If he threw himself in the river, no one would miss him. Not even Hugh would care. Hugh probably didn’t even remember his name.

The river tugged at the ferry as it tugged at his heart. He saw figures in the water, water nymphs calling to him and stretching out their arms as they beckoned and wept.
Come to us
, they said as their bodies undulated through choppy wavelets.
Come to us
. A cold grave, but a peaceful one. He tightened his grip on the railing and leaned far over, giddy with despair. The water looked so comforting. So final.

“Are you crazy?” Baldwin grabbed Ivar’s shoulder, jerking him back. “You might fall over and drown, and then what would I do? You’re not even paying attention to what I was saying! Can you see it, there? That’s the tower of the biscop’s palace of Autun.”

Ivar’s eyes were too blurred with tears to see. Ermanrich appeared on his other side, setting a steadying hand on his elbow. “Yes, I see it, Baldwin,” he said, without letting go of Ivar.

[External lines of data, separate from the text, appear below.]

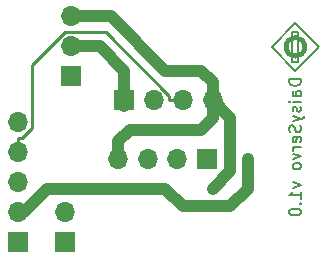
<source format=gbl>
G04 #@! TF.FileFunction,Copper,L2,Bot,Signal*
%FSLAX46Y46*%
G04 Gerber Fmt 4.6, Leading zero omitted, Abs format (unit mm)*
G04 Created by KiCad (PCBNEW 4.0.7) date 02/19/20 23:21:01*
%MOMM*%
%LPD*%
G01*
G04 APERTURE LIST*
%ADD10C,0.100000*%
%ADD11C,0.200000*%
%ADD12C,0.400000*%
%ADD13R,1.700000X1.700000*%
%ADD14O,1.700000X1.700000*%
%ADD15C,0.600000*%
%ADD16C,1.000000*%
%ADD17C,0.250000*%
G04 APERTURE END LIST*
D10*
D11*
X139952381Y-93238095D02*
X138952381Y-93238095D01*
X138952381Y-93476190D01*
X139000000Y-93619048D01*
X139095238Y-93714286D01*
X139190476Y-93761905D01*
X139380952Y-93809524D01*
X139523810Y-93809524D01*
X139714286Y-93761905D01*
X139809524Y-93714286D01*
X139904762Y-93619048D01*
X139952381Y-93476190D01*
X139952381Y-93238095D01*
X139952381Y-94666667D02*
X139428571Y-94666667D01*
X139333333Y-94619048D01*
X139285714Y-94523810D01*
X139285714Y-94333333D01*
X139333333Y-94238095D01*
X139904762Y-94666667D02*
X139952381Y-94571429D01*
X139952381Y-94333333D01*
X139904762Y-94238095D01*
X139809524Y-94190476D01*
X139714286Y-94190476D01*
X139619048Y-94238095D01*
X139571429Y-94333333D01*
X139571429Y-94571429D01*
X139523810Y-94666667D01*
X139952381Y-95142857D02*
X139285714Y-95142857D01*
X138952381Y-95142857D02*
X139000000Y-95095238D01*
X139047619Y-95142857D01*
X139000000Y-95190476D01*
X138952381Y-95142857D01*
X139047619Y-95142857D01*
X139904762Y-95571428D02*
X139952381Y-95666666D01*
X139952381Y-95857142D01*
X139904762Y-95952381D01*
X139809524Y-96000000D01*
X139761905Y-96000000D01*
X139666667Y-95952381D01*
X139619048Y-95857142D01*
X139619048Y-95714285D01*
X139571429Y-95619047D01*
X139476190Y-95571428D01*
X139428571Y-95571428D01*
X139333333Y-95619047D01*
X139285714Y-95714285D01*
X139285714Y-95857142D01*
X139333333Y-95952381D01*
X139285714Y-96333333D02*
X139952381Y-96571428D01*
X139285714Y-96809524D02*
X139952381Y-96571428D01*
X140190476Y-96476190D01*
X140238095Y-96428571D01*
X140285714Y-96333333D01*
X139904762Y-97142857D02*
X139952381Y-97285714D01*
X139952381Y-97523810D01*
X139904762Y-97619048D01*
X139857143Y-97666667D01*
X139761905Y-97714286D01*
X139666667Y-97714286D01*
X139571429Y-97666667D01*
X139523810Y-97619048D01*
X139476190Y-97523810D01*
X139428571Y-97333333D01*
X139380952Y-97238095D01*
X139333333Y-97190476D01*
X139238095Y-97142857D01*
X139142857Y-97142857D01*
X139047619Y-97190476D01*
X139000000Y-97238095D01*
X138952381Y-97333333D01*
X138952381Y-97571429D01*
X139000000Y-97714286D01*
X139904762Y-98523810D02*
X139952381Y-98428572D01*
X139952381Y-98238095D01*
X139904762Y-98142857D01*
X139809524Y-98095238D01*
X139428571Y-98095238D01*
X139333333Y-98142857D01*
X139285714Y-98238095D01*
X139285714Y-98428572D01*
X139333333Y-98523810D01*
X139428571Y-98571429D01*
X139523810Y-98571429D01*
X139619048Y-98095238D01*
X139952381Y-99000000D02*
X139285714Y-99000000D01*
X139476190Y-99000000D02*
X139380952Y-99047619D01*
X139333333Y-99095238D01*
X139285714Y-99190476D01*
X139285714Y-99285715D01*
X139285714Y-99523810D02*
X139952381Y-99761905D01*
X139285714Y-100000001D01*
X139952381Y-100523810D02*
X139904762Y-100428572D01*
X139857143Y-100380953D01*
X139761905Y-100333334D01*
X139476190Y-100333334D01*
X139380952Y-100380953D01*
X139333333Y-100428572D01*
X139285714Y-100523810D01*
X139285714Y-100666668D01*
X139333333Y-100761906D01*
X139380952Y-100809525D01*
X139476190Y-100857144D01*
X139761905Y-100857144D01*
X139857143Y-100809525D01*
X139904762Y-100761906D01*
X139952381Y-100666668D01*
X139952381Y-100523810D01*
X139285714Y-101952382D02*
X139952381Y-102190477D01*
X139285714Y-102428573D01*
X139952381Y-103333335D02*
X139952381Y-102761906D01*
X139952381Y-103047620D02*
X138952381Y-103047620D01*
X139095238Y-102952382D01*
X139190476Y-102857144D01*
X139238095Y-102761906D01*
X139857143Y-103761906D02*
X139904762Y-103809525D01*
X139952381Y-103761906D01*
X139904762Y-103714287D01*
X139857143Y-103761906D01*
X139952381Y-103761906D01*
X138952381Y-104428572D02*
X138952381Y-104523811D01*
X139000000Y-104619049D01*
X139047619Y-104666668D01*
X139142857Y-104714287D01*
X139333333Y-104761906D01*
X139571429Y-104761906D01*
X139761905Y-104714287D01*
X139857143Y-104666668D01*
X139904762Y-104619049D01*
X139952381Y-104523811D01*
X139952381Y-104428572D01*
X139904762Y-104333334D01*
X139857143Y-104285715D01*
X139761905Y-104238096D01*
X139571429Y-104190477D01*
X139333333Y-104190477D01*
X139142857Y-104238096D01*
X139047619Y-104285715D01*
X139000000Y-104333334D01*
X138952381Y-104428572D01*
X141500000Y-90500000D02*
X139500000Y-88500000D01*
X139500000Y-92500000D02*
X141500000Y-90500000D01*
X137500000Y-90500000D02*
X139500000Y-92500000D01*
X139500000Y-88500000D02*
X137500000Y-90500000D01*
X139750000Y-89250000D02*
X139250000Y-89250000D01*
X139750000Y-91750000D02*
X139750000Y-89250000D01*
X139250000Y-91750000D02*
X139750000Y-91750000D01*
X139250000Y-89250000D02*
X139250000Y-91750000D01*
D12*
X140290569Y-90500000D02*
G75*
G03X140290569Y-90500000I-790569J0D01*
G01*
D13*
X120500000Y-93000000D03*
D14*
X120500000Y-90460000D03*
X120500000Y-87920000D03*
D13*
X116000000Y-107000000D03*
D14*
X116000000Y-104460000D03*
X116000000Y-101920000D03*
X116000000Y-99380000D03*
X116000000Y-96840000D03*
D13*
X120000000Y-107000000D03*
D14*
X120000000Y-104460000D03*
D13*
X132000000Y-100000000D03*
D14*
X129500000Y-100000000D03*
X127000000Y-100000000D03*
X124500000Y-100000000D03*
D13*
X125000000Y-95000000D03*
D14*
X127500000Y-95000000D03*
X130000000Y-95000000D03*
X132500000Y-95000000D03*
D15*
X135500000Y-100000000D03*
X132500000Y-102500000D03*
D16*
X116000000Y-104460000D02*
X116540000Y-104460000D01*
X116540000Y-104460000D02*
X118500000Y-102500000D01*
X118500000Y-102500000D02*
X128500000Y-102500000D01*
X128500000Y-102500000D02*
X130000000Y-104000000D01*
X130000000Y-104000000D02*
X134000000Y-104000000D01*
X134000000Y-104000000D02*
X135500000Y-102500000D01*
X135500000Y-102500000D02*
X135500000Y-100000000D01*
X125000000Y-92500000D02*
X125000000Y-95000000D01*
X122960000Y-90460000D02*
X125000000Y-92500000D01*
X120500000Y-90460000D02*
X122960000Y-90460000D01*
X125000000Y-95460000D02*
X125000000Y-95000000D01*
X132500000Y-95000000D02*
X134000000Y-96500000D01*
X134000000Y-101000000D02*
X132500000Y-102500000D01*
X134000000Y-96500000D02*
X134000000Y-101000000D01*
X132500000Y-93500000D02*
X132500000Y-95000000D01*
X131500000Y-92500000D02*
X132500000Y-93500000D01*
X128500000Y-92500000D02*
X131500000Y-92500000D01*
X123920000Y-87920000D02*
X128500000Y-92500000D01*
X120500000Y-87920000D02*
X123920000Y-87920000D01*
X132500000Y-96500000D02*
X132500000Y-95000000D01*
X131500000Y-97500000D02*
X132500000Y-96500000D01*
X125500000Y-97500000D02*
X131500000Y-97500000D01*
X124500000Y-98500000D02*
X125500000Y-97500000D01*
X124500000Y-100000000D02*
X124500000Y-98500000D01*
D17*
X116367400Y-98204700D02*
X116000000Y-98204700D01*
X117175300Y-97396800D02*
X116367400Y-98204700D01*
X117175300Y-92068500D02*
X117175300Y-97396800D01*
X119974200Y-89269600D02*
X117175300Y-92068500D01*
X123469500Y-89269600D02*
X119974200Y-89269600D01*
X128824700Y-94624800D02*
X123469500Y-89269600D01*
X128824700Y-95000000D02*
X128824700Y-94624800D01*
X130000000Y-95000000D02*
X128824700Y-95000000D01*
X116000000Y-99380000D02*
X116000000Y-98204700D01*
M02*

</source>
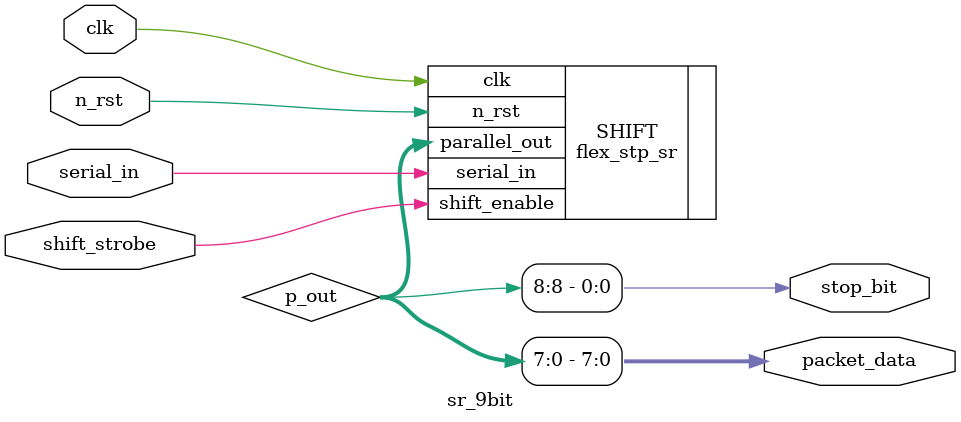
<source format=sv>
module sr_9bit
  (
   input 	clk,
   input 	n_rst,
   input 	shift_strobe,
   input 	serial_in,
   output [7:0] packet_data,
   output 	stop_bit
   );

   reg [8:0] 	p_out;

   flex_stp_sr #(.NUM_BITS(9), .SHIFT_MSB(0)) SHIFT(.clk(clk), .n_rst(n_rst), .shift_enable(shift_strobe), .serial_in(serial_in), .parallel_out(p_out));

   assign packet_data = p_out[7:0];
   assign stop_bit = p_out[8];

endmodule // sr_9bit

</source>
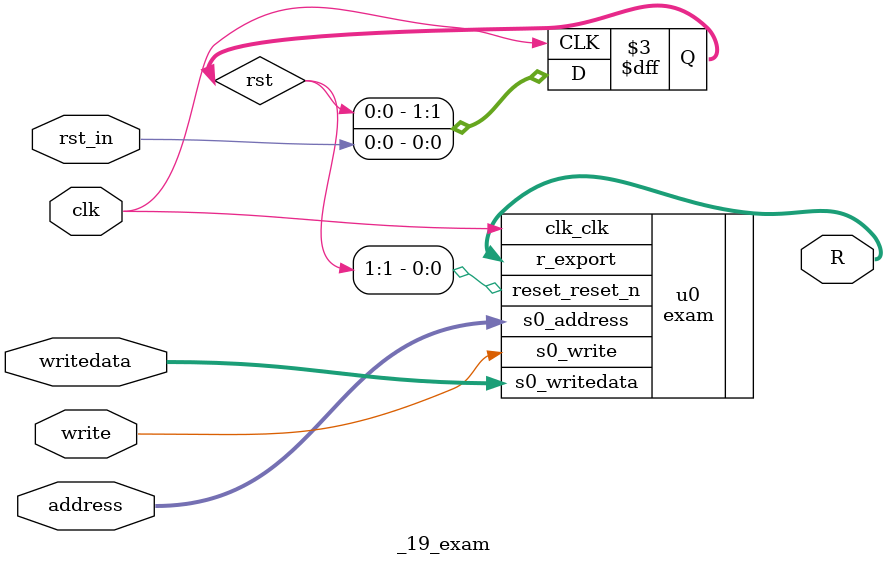
<source format=sv>
`timescale 1ns / 1ns
module _19_exam (
  input  bit        clk,
  input  bit        rst_in,
  input  bit [ 7:0] address,
  input  bit        write,
  input  bit [31:0] writedata,
  output bit [31:0] R
);

  exam u0 (
    .clk_clk      (clk),     
    .reset_reset_n(rst[1]),   
    .s0_address   (address),  
    .s0_write     (write),      
    .s0_writedata (writedata),
    .r_export     (R)          
  );

  bit [1:0] rst = '0;

  always_ff @(posedge clk) begin
    rst[1:0] <= {rst[0], rst_in};
  end

endmodule

</source>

“Don’t you see, Ivar?” demanded Baldwin impatiently. The river wind streamed through his pale hair; color blushed his fair cheeks. If the water nymphs were mourning and wailing, it was probably because they’d just realized they’d never get their hands on any creature as handsome as Baldwin. “The biscop’s banner isn’t flying over the palace. She’s not there! And if she’s not there, she can’t hold a trial!”